Sure, Nina – which takes place almost entirely in the iconic musician’s later years, drowning in bottles of champagne in fancy French hotels as her reputation and health quickly fall to pieces – peppers in what it seems to consider viable substitutes for backstory. Occasionally, the titular singer will pay lip service to the difficulties of being black in America in the 1960s and ’70s. Though the script grants Nina mention after mention of the turmoil of the civil rights era, she’s never permitted to contribute anything beyond what amounts to, “That was a hard time.” For as much as this film brings up American prejudice, it never actually seems to want to talk about it.
Granted, this particular characteristic is not specific to the topic of race. More noticeably, we’re run through this very same treatment in regard to Nina Simone herself, who chalks her pangs – the sort she brandishes with pride in every scene of the film – up to things like, “too much loss.” Again, in lieu of discussion, all we get is bullet points. She mentions an estranged daughter. She mentions a failed marriage. She mentions a loveless childhood. She barely – or, in some cases, never – brings these things up again, assuming we got the picture and can move on accordingly.
But if Nina doesn’t want to dwell on the past, how can we blame it? We’ve all seen our share of overarching biopics by now, and are no doubt tired of the genre’s stale routine. The problem here, then, is this same disregard for nuance and detail carry over into the film’s handling of its “present,” the denouement of her life and career.
Upon release from the psychiatric institution into which she was committed following the above mentioned episode with the gun, Nina snatches up a stoic nurse named Clifton (David Oyelowo) who’s many years her junior – though you wouldn’t know it from the way Saldana is made up, but that’s another story—who grew up on her music, and the two flee to France to lounge around and book the occasional gig.

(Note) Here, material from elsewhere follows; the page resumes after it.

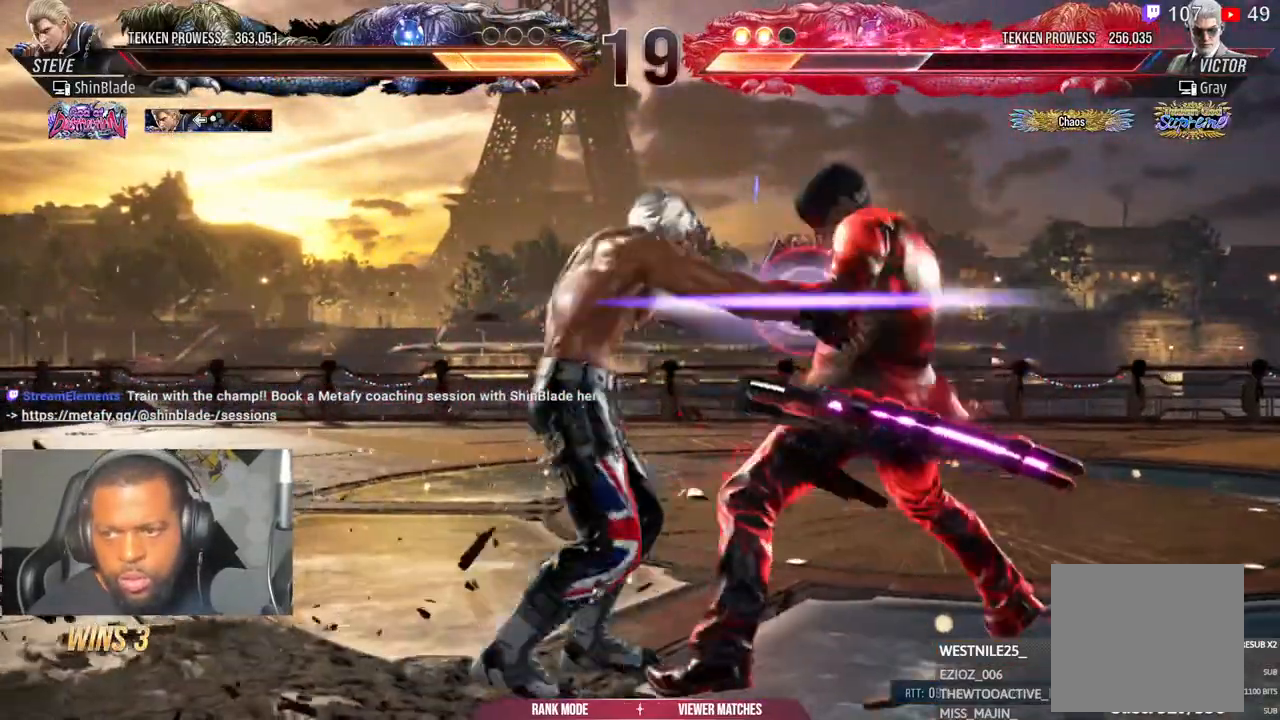
{"buttons": [], "left_stick": "center", "right_stick": "center", "events": []}
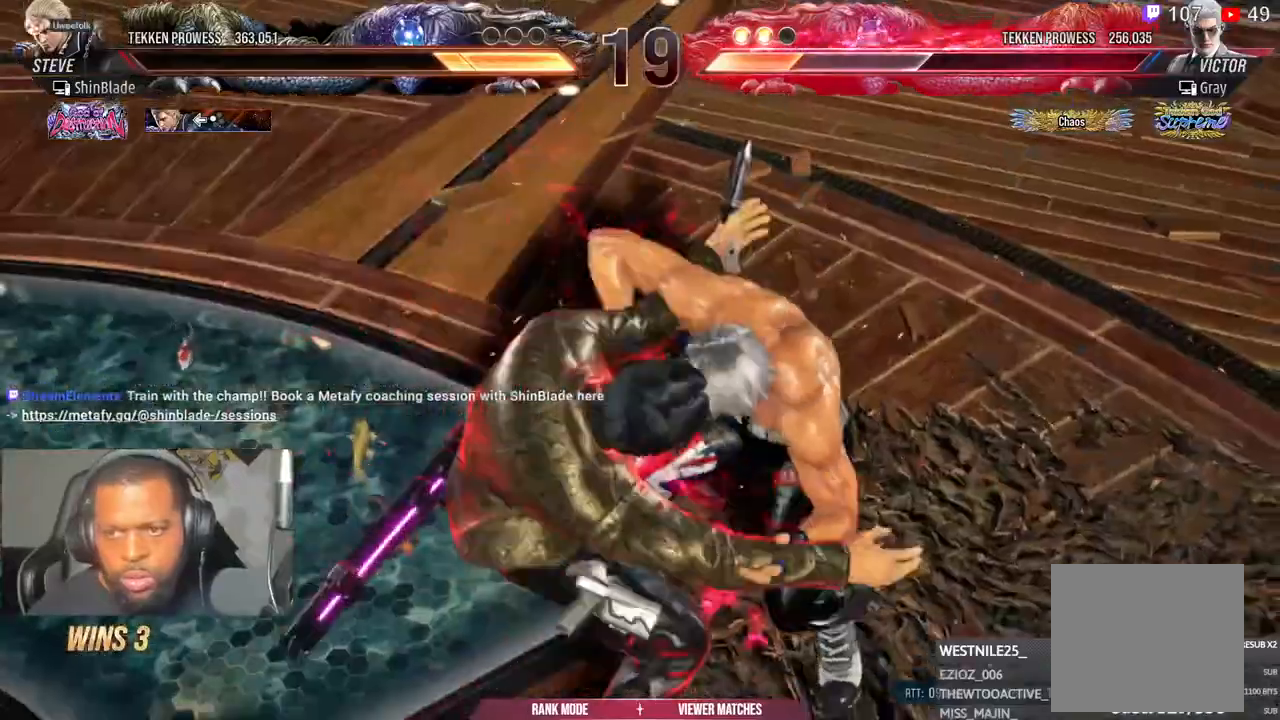
{"buttons": [], "left_stick": "center", "right_stick": "center", "events": []}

Nina and Clifton’s relationship operates as the film’s chief focus from there on out. Despite his ascension to main character and audience surrogate, though, you’d be hard up to name anything about him other than his near perpetual frustration with his new boss and sexual aggressor. Why he tags along to begin with—is he star struck? Is he that fed up with the hospital system?—is yet another question we never quite get the answer to.

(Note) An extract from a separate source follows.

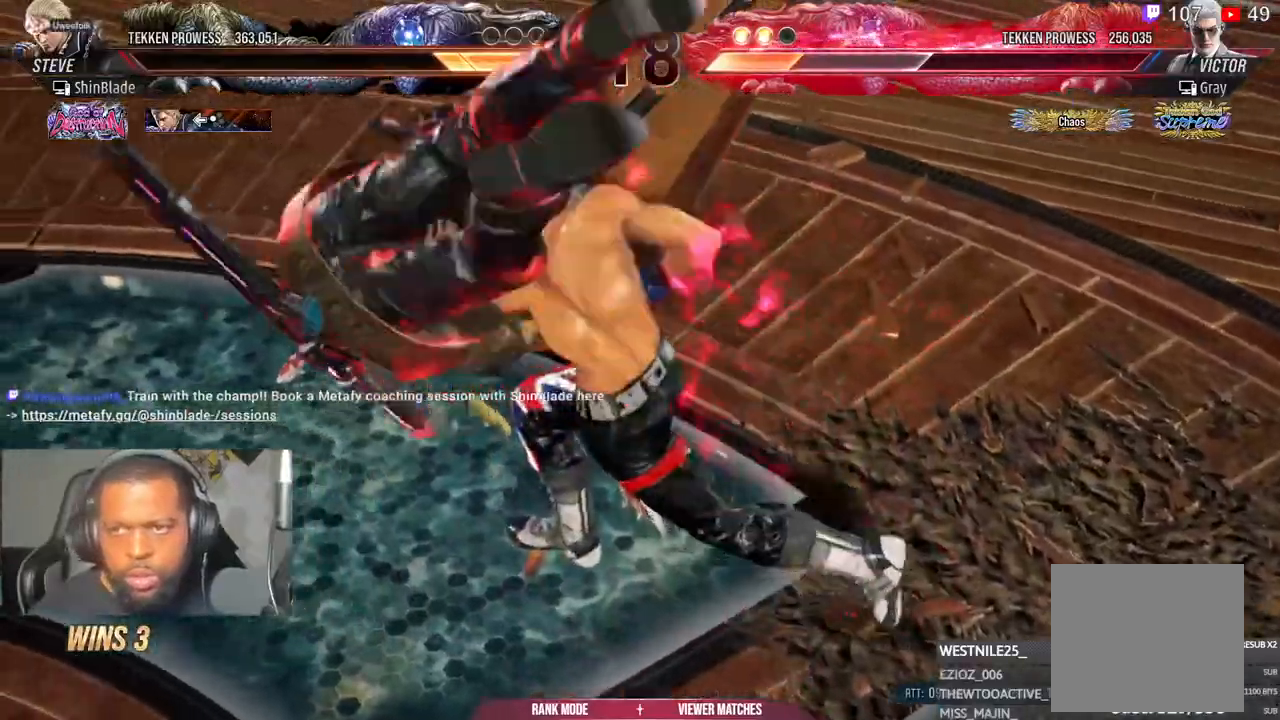
{"buttons": ["CROSS"], "left_stick": "center", "right_stick": "center", "events": [[467, "CROSS", "down"]]}
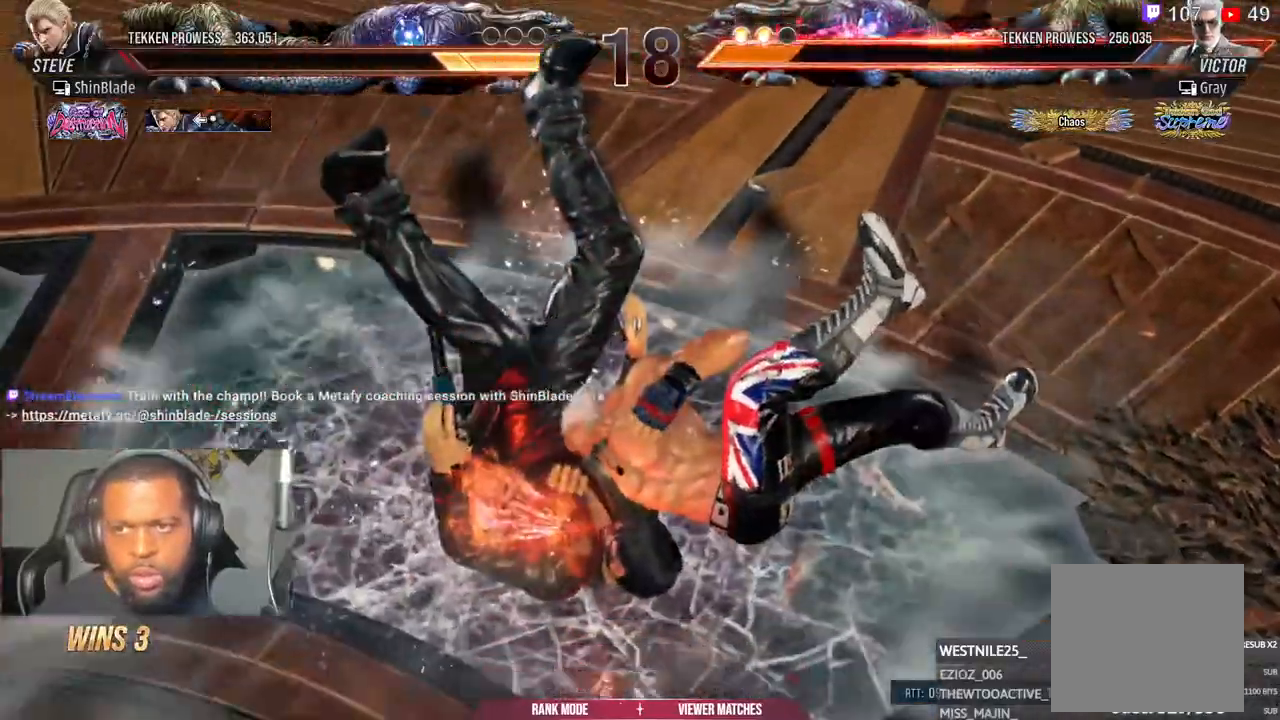
{"buttons": [], "left_stick": "center", "right_stick": "center", "events": [[67, "CROSS", "up"]]}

But of course, no matter how much screen time falls in the hands of Oyelowo’s Clifton, the real heart and soul of the picture is meant to be Nina.
Now, it’d be dishonest to say I didn’t approach the movie – Saldana in particular – without reservations, given the heated conversation that erupted in regard to her casting and the film’s employ of blackface. Truth be told though, Saldana’s acumen is probably the last thing Nina has to worry about; she slips effectively into Nina Simone’s irascible attitude, managing to build a fairly vivid character.

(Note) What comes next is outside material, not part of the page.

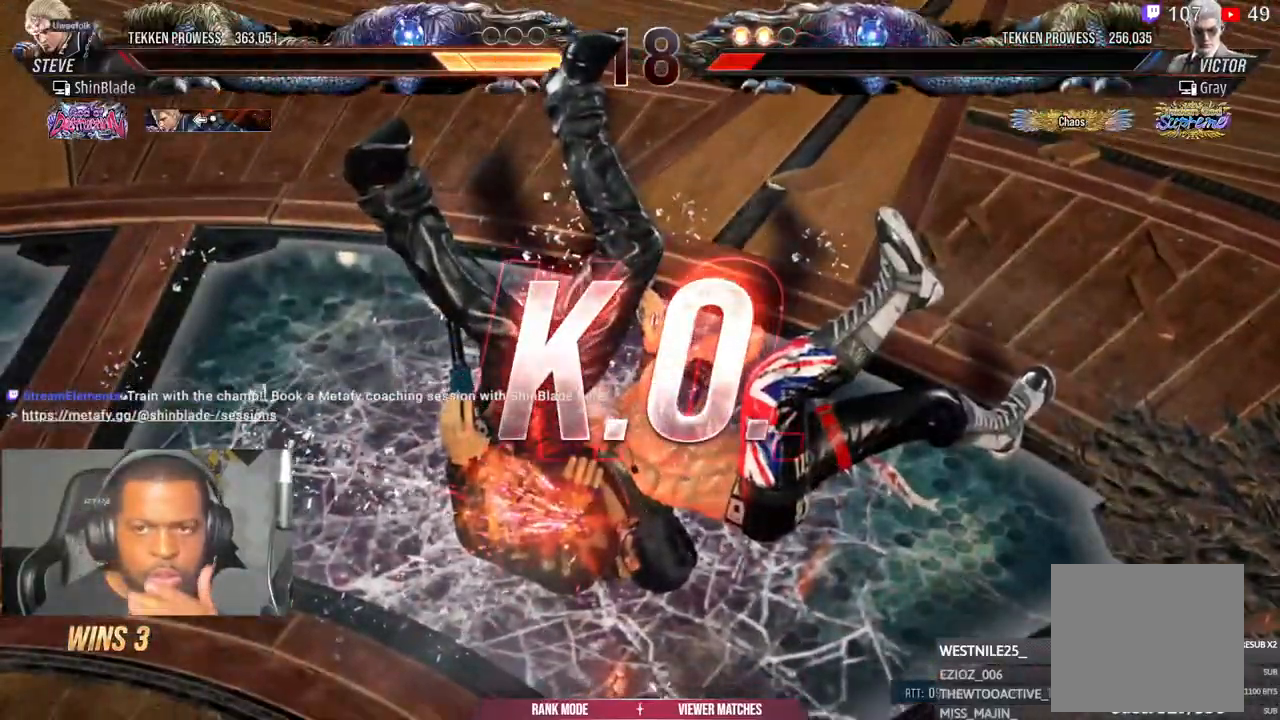
{"buttons": [], "left_stick": "center", "right_stick": "center", "events": []}
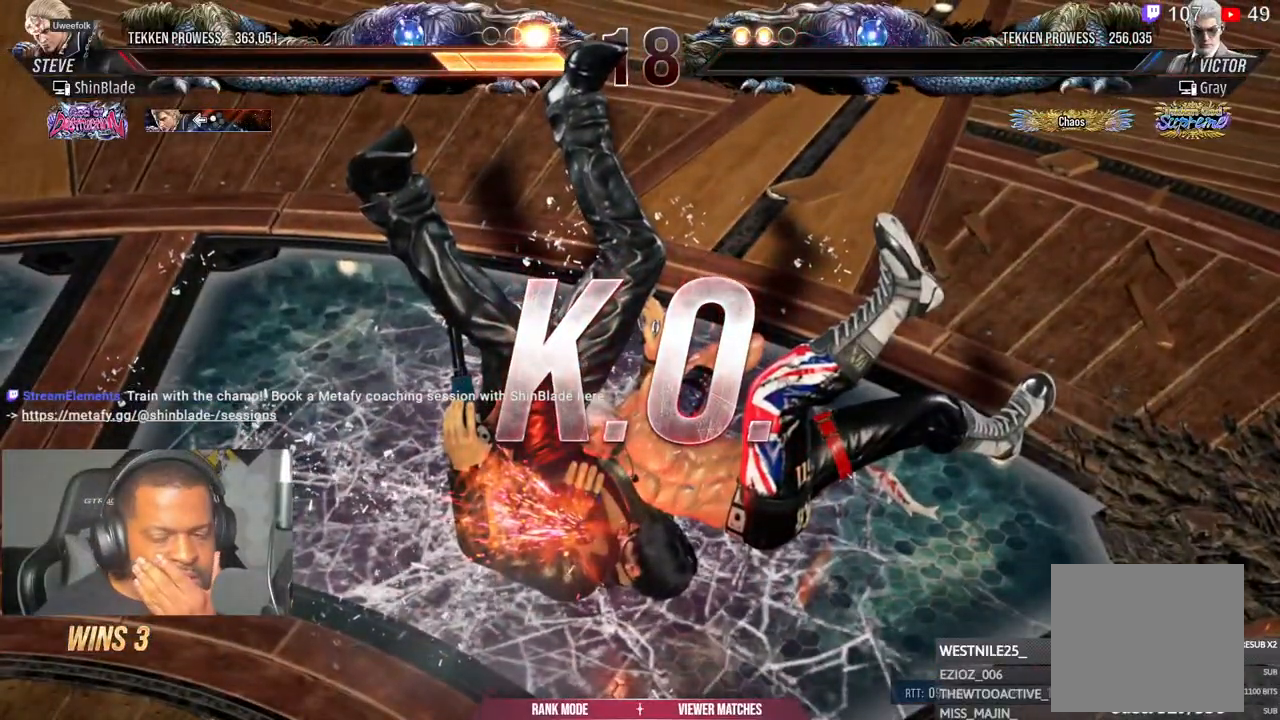
{"buttons": [], "left_stick": "center", "right_stick": "center", "events": []}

But Saldana is not getting any help in this picture; it’s not only the script that lets her down, offering too faint a story to possibly inflate her performance, but also the production. Her makeup is outrageously distracting – this coming from someone who is severely colorblind, mind you – and her age is only established by narrative context. (The artist is about 60 years old by the time Nina begins; it is never made clear, visually, that she and the ostensibly 30-odd-year-old Clifton are not peers.)
Ultimately, all the talented parties involved deserved better from Nina: Saldana, Oyelowo and, most of all, Miss Simone herself. The film claims to want to tap into the art, impact, and experiences of a cultural icon. So why doesn’t it? Yet another unanswered question.
Nina is satisfied to show us Nina Simone – and a very distractingly made-up Nina Simone, at that – but not to tell us anything about her.